Per di più, a settembre del ’92, ecco l’attacco di George Soros alla lira, che “obbliga” Ciampi a svalutare del 30% dopo una inutilmente ostinata (e sospetta) difesa della nostra valuta, che costò all’erario una perdita valutaria di 48 miliardi di dollari, facendo arricchire qualcun altro di altrettanto. Con la svalutazione, “calcolato in dollari, l’acquisto delle nostre imprese da privatizzare è diventato per gli acquirenti esteri meno costoso del 30%”. Sarà certo una coincidenza se Soros riceverà la laurea honoris causa dalla massonica università di Bologna, su indicazione(si dice) di Romano Prodi, uno degli artefici maggiori della esaltante stagione delle privatizzazioni.
A rivedere il film di quei tempi che ho vissuto, resto colpito dall’accumulo straordinario di eventi enormi che avvennero tutti in pochi mesi del 1992. Il 7 febbraio, il Trattato di Maastricht: 17, arresto di Mario Chiesa e inizio della tempesta giudiziaria di Mani Pulite; aprile, le elezioni disastrose per i vecchi partiti, e che vedono l’affermazione di Lega Nord e di Rete (Leoluca Orlando), i due “partiti degli Onesti” dell’epoca, con molti punti in comune con il grillismo odierno. Il 27 aprile, le dimissioni anticipate di Cossiga, “perché ci vuole un presidente forte” per reggere il timone nella tempesta (e tenere a freno le procure) e lui, prossimo alla scadenza e dunque al semestre bianco, non lo è. A maggio la morte di Falcone; a giugno, l’arrivo del Britannia; a settembre Soros che attacca la lira. E in questi mesi Amato, Ciampi, Prodi, Andreatta che ci danno dentro con le privatizzazioni delle aziende a partecipazione pubblica. Con un governo Ciampi che è il primo di uno al di fuori del parlamento (meglio: il secondo, il primo fu il governo Badoglio), e pieno di “tecnici”, ossia gente delle banche e della finanza.

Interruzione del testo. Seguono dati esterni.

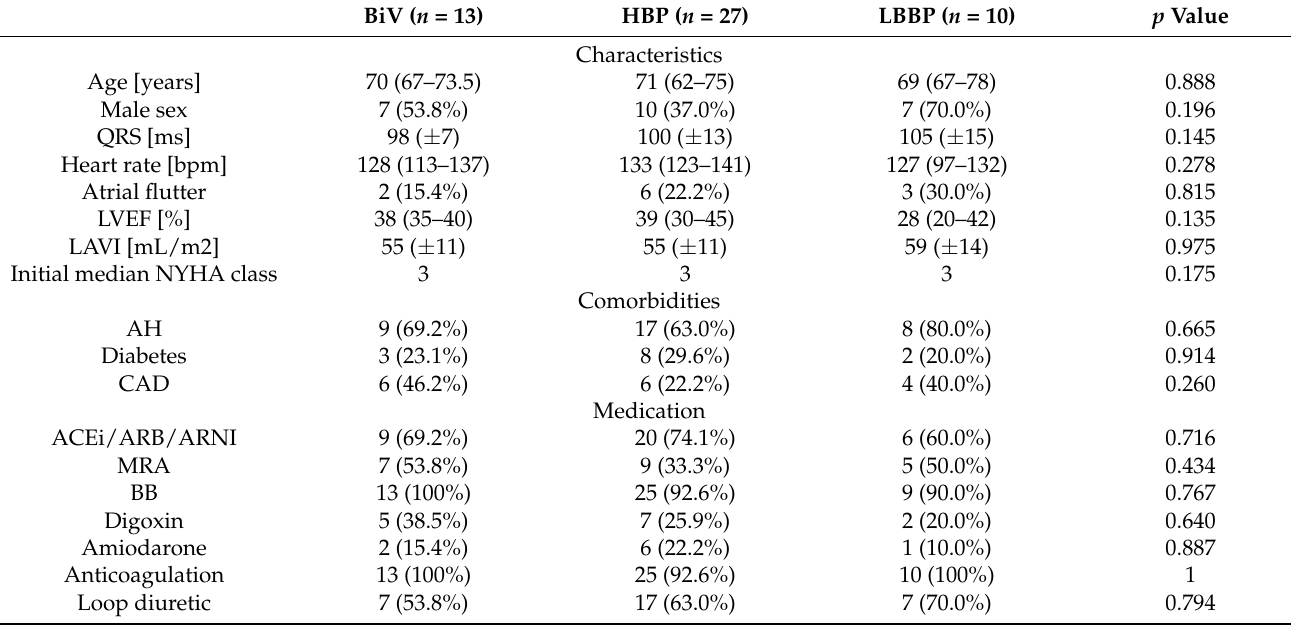
Table 1. Baseline characteristics of patients by pacing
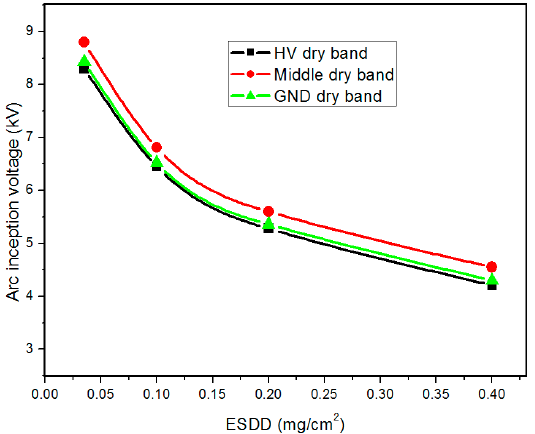
Figure 9. Arc inception voltage at different dry band locations, where NSDD = 0.75 mg/cm 2 , humidity level = low, temperature = 10 °C, and standard deviation = 3.0%–5.15%.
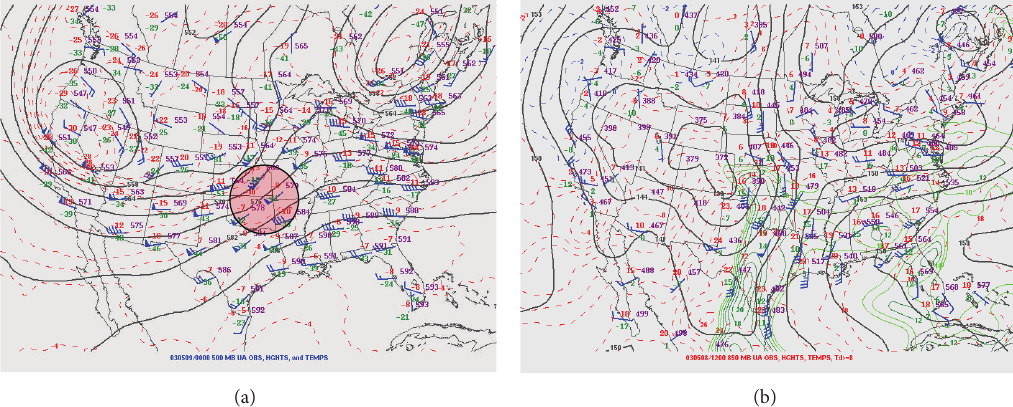
Figure 2: (a) 500mb analysis and upper air observations, (b) 850 mb analysis and upper air observations valid at 0000 UTC, 9 May 2003. The red-shaded circle denotes the position of a short-wave trough. Heights are shown as black contours (in decameters), temperature is shown by dashed red contours, and dewpoint temperatures greater than 8 degrees celsius are contoured in green. Note also the 850 mb 50 knot wind observation at Dallas/Fort Worth (image from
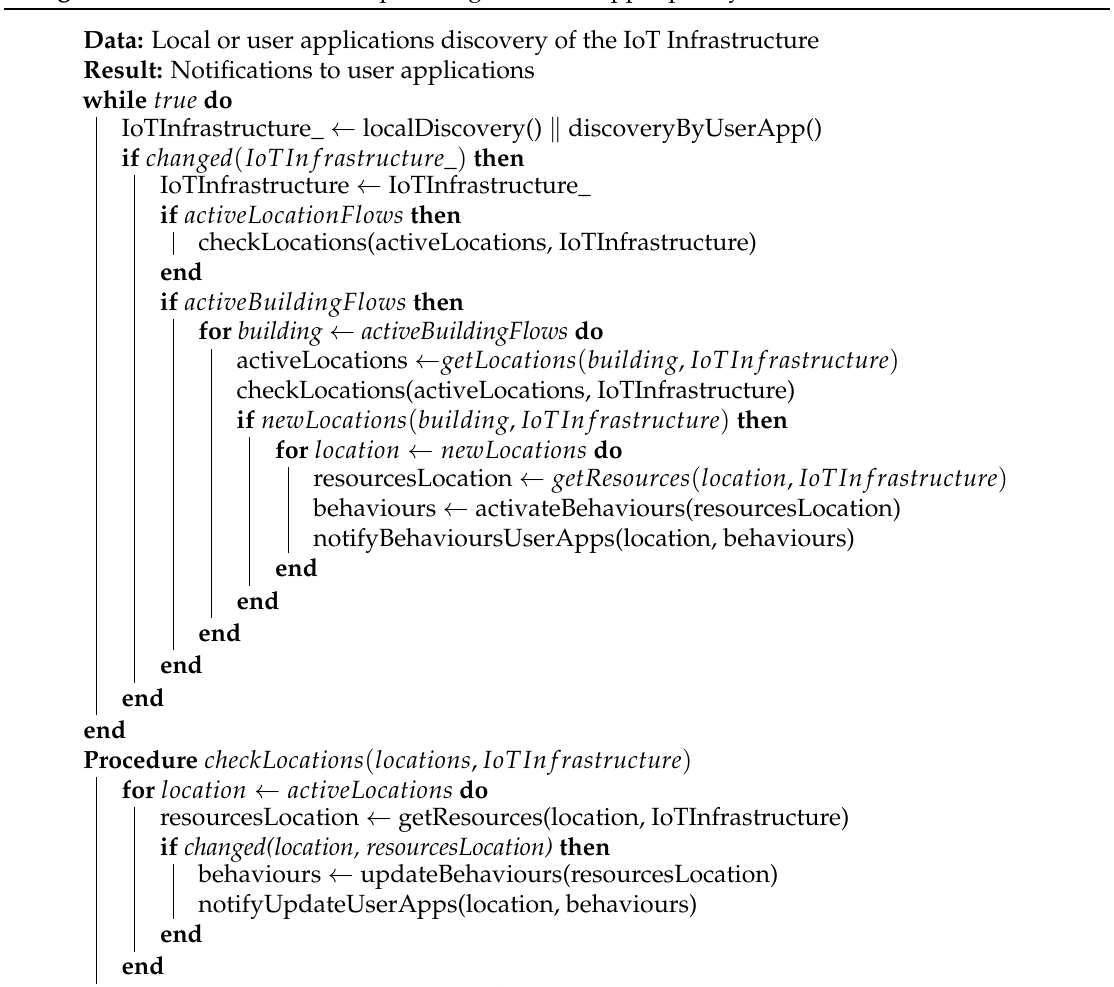
Algorithm 1: Overview of the update algorithm in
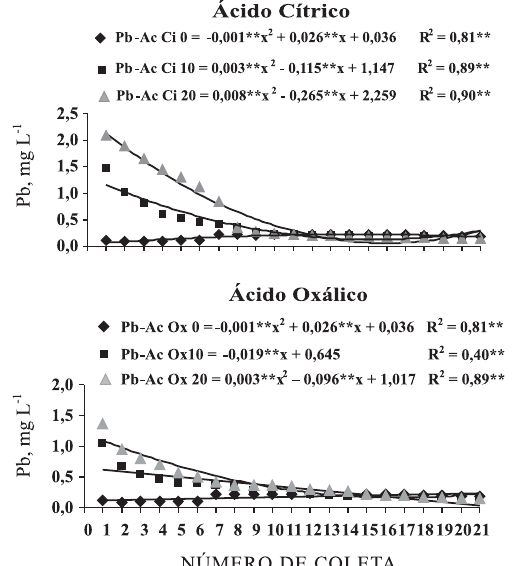
Figura 2. Concentração de Pb em função da aplica- ção das doses (0, 10 e 20 mmol kg -1 ) dos quelantes ácidos cítrico (AC) e oxálico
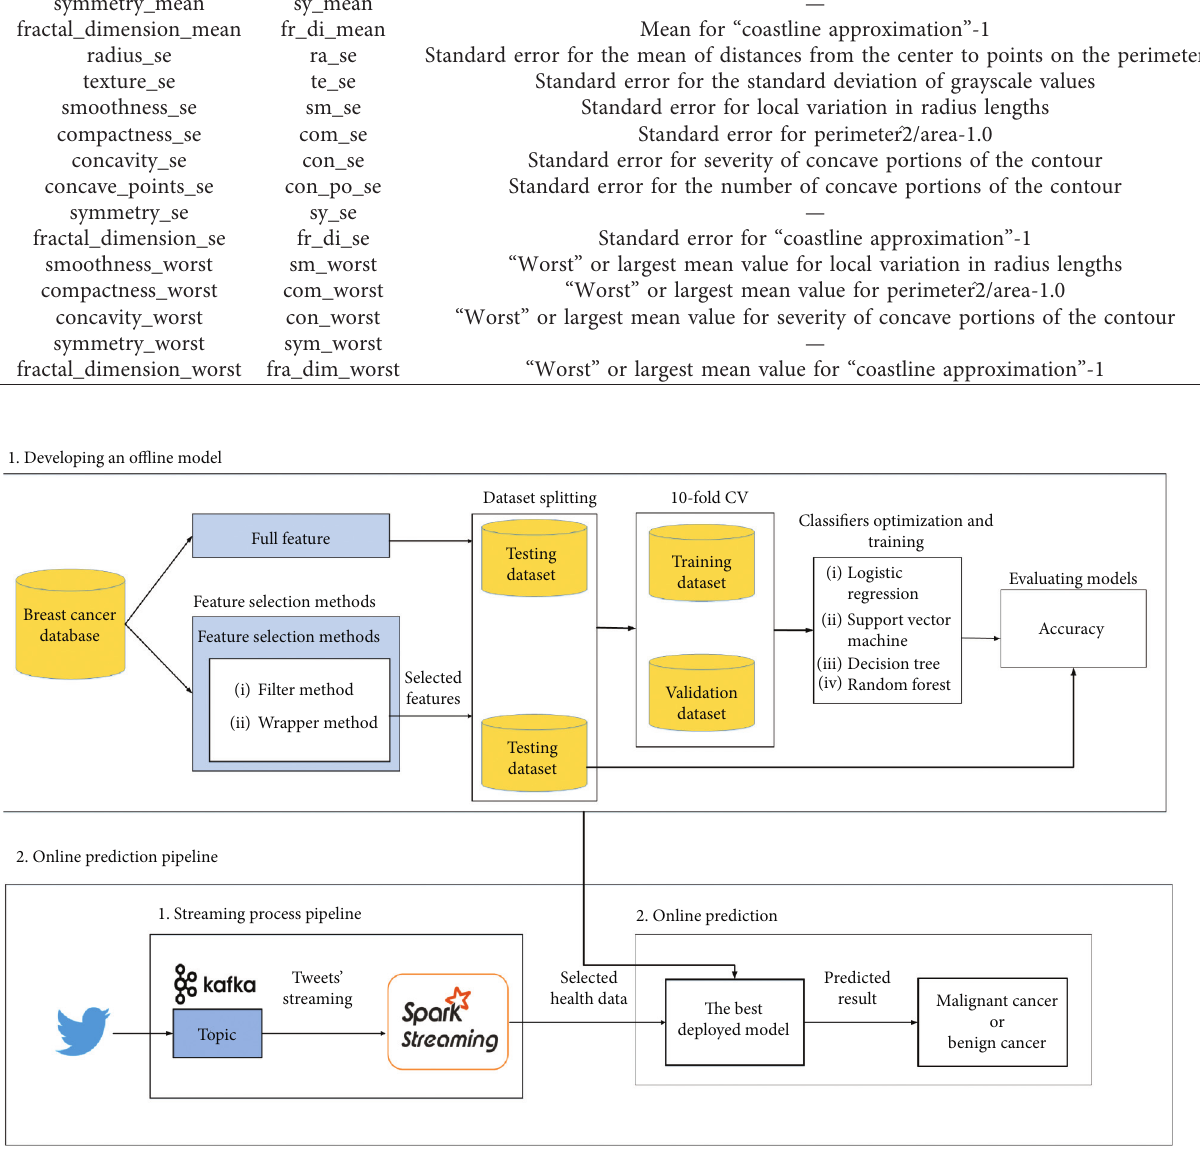
Figure 1: A hybrid intelligent system framework predicting breast cancer disease.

Cronologia di Mario Draghi
Ciò che non ricordavo è la provenienza di Draghi. Com’è che appare al Tesoro, e come direttore generale? Dove stava, prima?
Era direttore esecutivo, ossia altissimo dirigente, della Banca Mondiale. Dal1984 al 1990. La Banca Mondiale, fondata nel ’45 dopo Bretton Woods come primo pilastro del futuro Governo Mondiale; quello di cui il banchiere Warburg disse al Senato, nel 1950: “Avremo un governo mondiale, vi piaccia o no – o col consenso o con la forza”. E’ alla Banca Mondiale che Bush jr. ha messo il suo complice-chiave del’11 Settembre, il Paul Wolfowitz dal doppio passaporto.
Dunque Draghi aveva alle spalle una eccelsa carriera nel mondo della finanza anglo, in corso dal 1984 al 1990. Ma proprio nel 1990, per divina ispirazione, lascia l’America e torna in Italia. Nel 1991, viene nominato alTesoro: Direttore Generale. Da chi? Dal ministro di allora, Guido Carli,“co-autore con Giuliano Amato della legge delega che aveva avviato la privatizzazione” della Banca d’Italia. In tempo per salire sul Britannia. Un “tecnico”. E’ possibile, ma non c’è prova, che ci fosse anche Andreatta. Se fosse vero, era l’unico politico italiano invitato. Se si può chiamare “politico” quello che attuò il divorzio fra Tesoro e Bankitalia nell’81.